- What this task involves: Could you set down, exactly as they stand, only the lines from the one containing "Das könnte Dich auch interessieren" through the end of the listing?
----
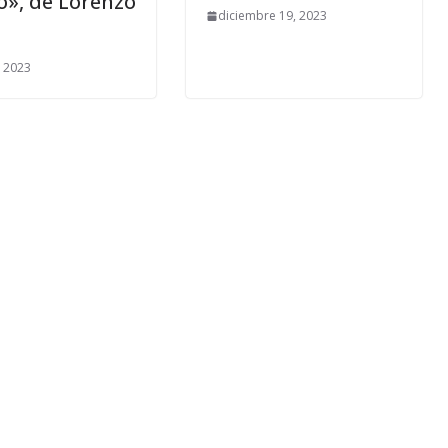
o», de Lorenzo
diciembre 19, 2023
, 2023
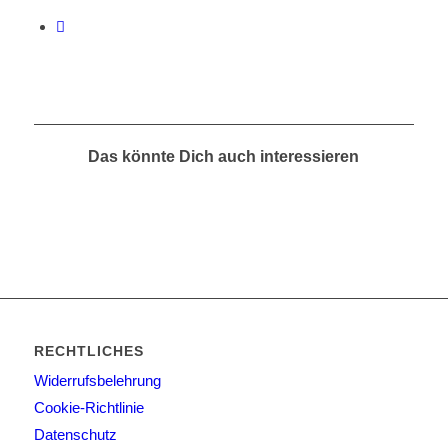
Das könnte Dich auch interessieren
RECHTLICHES
Widerrufsbelehrung
Cookie-Richtlinie
Datenschutz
----
- Exercise output:
Das könnte Dich auch interessieren
RECHTLICHES
Widerrufsbelehrung
Cookie-Richtlinie
Datenschutz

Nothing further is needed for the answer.